Multiple methods have been used to answer the research questions. An online survey will be conducted to find out opinions on using chatbots in healthcare. Numerous expert interviews were conducted to identify frequently asked patient questions, which were then used within a self-coded evaluation tool. The tools allow healthcare experts to rank chatbots on safety, quality, understandability, accuracy, and user satisfaction. Further, all responses are checked with medical literature. Afterwards, a weighted score is calculated.

Results and Discussion

The final mean score is shown in the plot at the end of this section.

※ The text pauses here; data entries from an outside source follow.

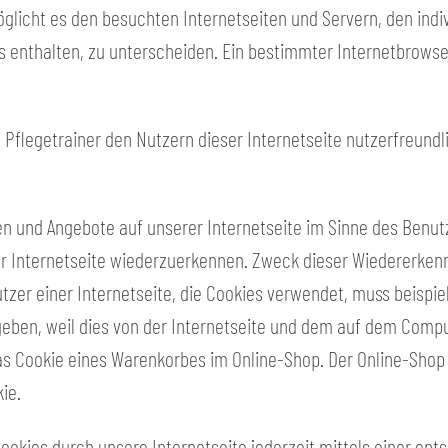
glicht es den besuchten Internetseiten und Servern, den indi
 enthalten, zu unterscheiden. Ein bestimmter Internetbrowse
Pflegetrainer den Nutzern dieser Internetseite nutzerfreundli
en und Angebote auf unserer Internetseite im Sinne des Benu
rer Internetseite wiederzuerkennen. Zweck dieser Wiedererken
utzer einer Internetseite, die Cookies verwendet, muss beispi
geben, weil dies von der Internetseite und dem auf dem Com
s Cookie eines Warenkorbes im Online-Shop. Der Online-Shop me
ie.
ookies durch unsere Internetseite jederzeit mittels einer en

ChatGPT4 and Gemini showed no statistical significant difference between each other. ChatGPT4 is significantly better than Llama2, while Gemini is not. If compared using the median, Gemini is slightly ahead of ChatGPT4.

Conclusion

With only a few exceptions, all chatbots have shown good coherence with experts, medical literature and guidelines. Overall, ChatGPT4 and Gemini performed consistently best throughout all seven questions. Using chatbots in healthcare is good, but there are concerns regarding data privacy and ethical issues.

References

Ayers, J. W., Poliak, A., Dredze, M., Leas, E. C., Zhu, Z., Kelley, J. B., Faix, D. J., Goodman, A. M., Longhurst, C. A., Hogarth, M., & Smith, D. M. (2023). Comparing physician and artificial intelligence chatbot responses to patient questions posted to a public social media forum. JAMA Internal Medicine, 183(6), 589. Statistik Austria. (2023, November 22). Durchschnittsalter der bevölkerung in österreich im jahr 2022 und prognose für 2030 bis 2100: (altersmedian in jahren).